▸ **ACTIVITY LIST**
(1) Decide whether each statement below agrees with the passage about Ancestry's We're Related app, answering yes or no and quoting the deciding words of the passage: (a) Most of the writer's matched relatives were 6th cousins. (b) Ancestry attaches evidence to its conclusions. (c) The writer gets excited about matches with pop stars.
(2) Carry the passage about Ancestry's We're Related app forward from its final sentence.

***** EXTRACT *****

Ancestry.com launched an app called We’re Related that pops up with people they calculated as cousins.  Most of my “relatives” were 6th cousins. And the first ones to show up were both Clilntons–Hillary and Bill; plus Barak Obama, which sent my Republican ancestors whirling in their graves. I don’t get excited about the matches with pop stars, but match me with Ralph Waldo Emerson, or Abraham Lincoln, Theodore Roosevelt, Helen Keller, Winston Churchill and many others and I’ll pay attention.

Controversy arises mainly because Ancestsry bases conclusions on a compilation of family trees. Those trees often contain faulty information.  No evidence attached to conclusions breeds serious doubts about truthfulness. (Garbage in, garbage out.)

However, I follow the theory that a monkey can compose a symphony if he bangs on a piano for a thousand years. Some people carefully research their trees. The task calls for a quest to prove or disprove. And I’m learning some valuable things that add to my knowledge of my own line.

***** INFORMATION PROVIDED *****

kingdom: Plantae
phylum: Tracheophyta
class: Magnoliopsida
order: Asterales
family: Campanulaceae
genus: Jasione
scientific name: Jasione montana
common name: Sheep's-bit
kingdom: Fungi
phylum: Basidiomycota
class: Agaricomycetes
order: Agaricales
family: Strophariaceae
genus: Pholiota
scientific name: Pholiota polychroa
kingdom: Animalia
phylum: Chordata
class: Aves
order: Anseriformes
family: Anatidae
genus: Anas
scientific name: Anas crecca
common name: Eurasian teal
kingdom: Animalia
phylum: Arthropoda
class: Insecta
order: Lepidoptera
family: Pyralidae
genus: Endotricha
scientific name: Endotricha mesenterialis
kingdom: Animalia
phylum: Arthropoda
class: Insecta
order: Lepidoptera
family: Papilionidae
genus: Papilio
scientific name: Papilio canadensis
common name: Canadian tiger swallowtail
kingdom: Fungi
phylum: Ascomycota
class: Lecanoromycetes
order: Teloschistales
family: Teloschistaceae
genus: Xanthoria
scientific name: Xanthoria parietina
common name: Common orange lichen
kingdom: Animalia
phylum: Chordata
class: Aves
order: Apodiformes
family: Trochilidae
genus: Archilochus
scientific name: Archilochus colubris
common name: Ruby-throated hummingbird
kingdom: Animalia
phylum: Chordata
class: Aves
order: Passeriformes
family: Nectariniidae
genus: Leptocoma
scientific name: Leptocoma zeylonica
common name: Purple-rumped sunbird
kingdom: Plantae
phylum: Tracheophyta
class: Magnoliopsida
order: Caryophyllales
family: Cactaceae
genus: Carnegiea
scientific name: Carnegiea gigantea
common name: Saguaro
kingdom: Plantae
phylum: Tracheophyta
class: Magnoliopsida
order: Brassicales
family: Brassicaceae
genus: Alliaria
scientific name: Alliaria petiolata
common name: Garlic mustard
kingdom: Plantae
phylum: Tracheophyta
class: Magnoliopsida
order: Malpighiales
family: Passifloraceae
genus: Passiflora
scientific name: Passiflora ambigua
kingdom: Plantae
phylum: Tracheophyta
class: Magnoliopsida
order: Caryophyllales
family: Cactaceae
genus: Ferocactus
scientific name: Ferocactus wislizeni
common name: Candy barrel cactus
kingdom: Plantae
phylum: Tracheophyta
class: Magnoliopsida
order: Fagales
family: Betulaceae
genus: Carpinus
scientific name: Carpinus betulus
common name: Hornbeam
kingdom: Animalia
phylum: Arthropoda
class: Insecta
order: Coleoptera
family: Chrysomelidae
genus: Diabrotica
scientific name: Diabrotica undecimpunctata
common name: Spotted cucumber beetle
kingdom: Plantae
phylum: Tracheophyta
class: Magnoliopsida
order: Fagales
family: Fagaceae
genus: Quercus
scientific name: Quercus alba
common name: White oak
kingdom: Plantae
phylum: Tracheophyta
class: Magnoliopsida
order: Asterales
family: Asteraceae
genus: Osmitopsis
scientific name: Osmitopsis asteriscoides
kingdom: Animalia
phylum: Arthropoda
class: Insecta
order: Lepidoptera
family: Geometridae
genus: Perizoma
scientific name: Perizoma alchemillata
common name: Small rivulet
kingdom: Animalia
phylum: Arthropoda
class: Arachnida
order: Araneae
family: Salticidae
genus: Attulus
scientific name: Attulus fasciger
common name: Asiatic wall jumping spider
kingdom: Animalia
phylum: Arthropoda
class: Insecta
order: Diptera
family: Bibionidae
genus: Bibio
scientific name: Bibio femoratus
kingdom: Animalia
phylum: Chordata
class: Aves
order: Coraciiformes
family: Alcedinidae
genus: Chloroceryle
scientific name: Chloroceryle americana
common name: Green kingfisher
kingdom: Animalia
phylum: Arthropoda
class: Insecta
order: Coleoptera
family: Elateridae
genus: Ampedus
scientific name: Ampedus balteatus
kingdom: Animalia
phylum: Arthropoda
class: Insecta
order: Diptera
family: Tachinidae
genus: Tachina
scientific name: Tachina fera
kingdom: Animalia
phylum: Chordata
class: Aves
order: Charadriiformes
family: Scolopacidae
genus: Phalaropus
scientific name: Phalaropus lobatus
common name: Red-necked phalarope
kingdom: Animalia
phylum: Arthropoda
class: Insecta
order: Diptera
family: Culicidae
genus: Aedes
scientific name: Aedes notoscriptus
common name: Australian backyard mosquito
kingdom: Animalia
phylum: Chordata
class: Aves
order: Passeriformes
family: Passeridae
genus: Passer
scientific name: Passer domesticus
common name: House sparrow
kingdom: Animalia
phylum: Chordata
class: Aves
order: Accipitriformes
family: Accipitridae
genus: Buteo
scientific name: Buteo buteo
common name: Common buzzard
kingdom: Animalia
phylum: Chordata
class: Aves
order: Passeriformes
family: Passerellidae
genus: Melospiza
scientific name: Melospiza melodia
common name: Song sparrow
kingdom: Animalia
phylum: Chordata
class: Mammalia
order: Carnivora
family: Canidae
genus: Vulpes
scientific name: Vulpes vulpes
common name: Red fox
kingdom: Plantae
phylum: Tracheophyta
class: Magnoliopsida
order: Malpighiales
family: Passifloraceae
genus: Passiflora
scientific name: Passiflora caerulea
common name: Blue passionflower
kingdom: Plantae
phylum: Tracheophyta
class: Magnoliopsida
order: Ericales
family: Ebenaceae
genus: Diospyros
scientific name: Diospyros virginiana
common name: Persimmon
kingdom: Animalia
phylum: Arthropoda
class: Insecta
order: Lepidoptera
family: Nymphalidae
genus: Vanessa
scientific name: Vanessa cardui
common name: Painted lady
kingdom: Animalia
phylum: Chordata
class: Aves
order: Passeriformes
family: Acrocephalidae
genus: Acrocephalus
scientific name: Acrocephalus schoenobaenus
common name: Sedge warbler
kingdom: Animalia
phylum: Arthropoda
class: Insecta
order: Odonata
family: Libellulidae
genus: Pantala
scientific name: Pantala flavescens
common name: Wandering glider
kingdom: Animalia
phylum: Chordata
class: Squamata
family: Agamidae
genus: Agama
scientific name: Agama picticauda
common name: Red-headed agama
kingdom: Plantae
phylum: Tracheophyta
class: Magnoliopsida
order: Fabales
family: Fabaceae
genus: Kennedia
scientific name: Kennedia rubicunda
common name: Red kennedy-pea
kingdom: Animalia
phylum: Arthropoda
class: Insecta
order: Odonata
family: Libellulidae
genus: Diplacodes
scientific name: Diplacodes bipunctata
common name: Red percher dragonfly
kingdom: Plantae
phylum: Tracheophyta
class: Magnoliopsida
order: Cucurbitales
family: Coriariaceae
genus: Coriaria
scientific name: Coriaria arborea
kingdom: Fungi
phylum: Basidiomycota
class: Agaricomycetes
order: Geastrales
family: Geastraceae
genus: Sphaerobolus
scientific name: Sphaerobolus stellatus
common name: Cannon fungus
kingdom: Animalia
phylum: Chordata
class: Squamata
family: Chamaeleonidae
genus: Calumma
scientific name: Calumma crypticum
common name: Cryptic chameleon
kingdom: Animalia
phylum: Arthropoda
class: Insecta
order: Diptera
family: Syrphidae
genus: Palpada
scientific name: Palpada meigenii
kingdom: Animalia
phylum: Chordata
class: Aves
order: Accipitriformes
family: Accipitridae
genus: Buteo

*****

▸ **EXERCISE RESULTS**
(1)
(a) Yes: "Most of my “relatives” were 6th cousins."
(b) No: "No evidence attached to conclusions breeds serious doubts about truthfulness."
(c) No: "I don’t get excited about the matches with pop stars"

(2)
I cannot claim Helen Keller, it turns out, because the Ancestry equation links her through my Brink line. They use a great-grandmother whose maiden name I cannot confirm, and the line they assign to that woman doesn’t prove to my satisfaction.

On the other hand, Kevin Bacon, Winston Churchill, Debbie Reynolds and Carrie Fisher, Henry David Thoreau and John F. Kennedy all seem to check out.  “Seem to” because I can only check my own side of the line in most cases. Since most very famous people have verified lines, this turns out not to be a serious barrier. The problems arise when I am allegedly connected to a famous person through a remote overseas ancestor.

Most people recommend using the app  for entertainment, not serious research, but I have chosen to use it as another research tool.  Have you used this app? What do you think? Can you find a way to make it useful?